# [Given task 1]
In the forum thread on NetBSD 2 and MySQL, reproduce the part that opens with the words containing "NetBSD 2 vs" and closes with "good in it ;)", swapping "advocacy group" for "marketing team".
# [Given task 2]
Name every person in the NetBSD 2 and MySQL forum thread who appears with both a given name and a surname.
# [Given task 3]
Answer these questions from the forum thread on NetBSD 2 and MySQL.
(a) On which test does the thread say they do really well on a single CPU?
(b) Which setting does the thread suggest the article's author increase before running the tests again?
(c) What timestamp is shown under the name Frank van der Linden?
-- Start Article --
NetBSD 2 vs the rest with MySQL

Post by Joel Macklow
We do really well with the select-key test on a single CPU. Any
comments regarding the other tests from those who know? This is the kind
of info the advocacy group needs - as long as we look good in it ;)

Hm.. is this a threaded test? It looks like it. If so, the lack of
PTHREAD_CONCURRENCY > 1 explains the crappy 2-CPU results.

- Frank

Jason Thorpe

2005-02-09 21:20:38 UTC

Hm.. is this a threaded test? It looks like it. If so, the lack of
PTHREAD_CONCURRENCY > 1 explains the crappy 2-CPU results.

I would definitely suggest to the author of the article to increase
PTHREAD_CONCURRENCY for his tests and run them again.

-- thorpej

Frank van der Linden

2005-02-09 21:45:22 UTC

Post by Frank van der Linden
Hm.. is this a threaded test? It looks like it. If so, the lack of
PTHREAD_CONCURRENCY > 1 explains the crappy 2-CPU results.

I would definitely suggest to the author of the article to increase
PTHREAD_CONCURRENCY for his tests and run them again.

Yeah, I dropped him a note. I'm curious how well it will perform
(if stable). I'm glad to see that we kick ass in the single-CPU
case.
-- End Article --
-- Start Source excerpt --
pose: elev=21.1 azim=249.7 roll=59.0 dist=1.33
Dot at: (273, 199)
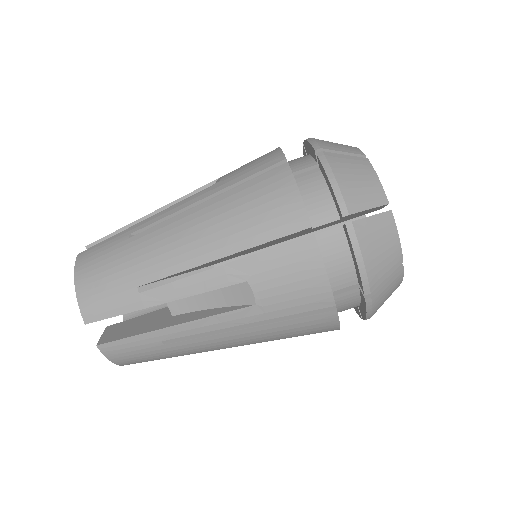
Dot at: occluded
-- End Source excerpt --
# [Exercise response 1]
NetBSD 2 vs the rest with MySQL

Post by Joel Macklow
We do really well with the select-key test on a single CPU. Any
comments regarding the other tests from those who know? This is the kind
of info the marketing team needs - as long as we look good in it ;)

# [Exercise response 2]
Joel Macklow
Jason Thorpe
Frank van der Linden

# [Exercise response 3]
(a) The select-key test.
(b) PTHREAD_CONCURRENCY.
(c) 2005-02-09 21:45:22 UTC.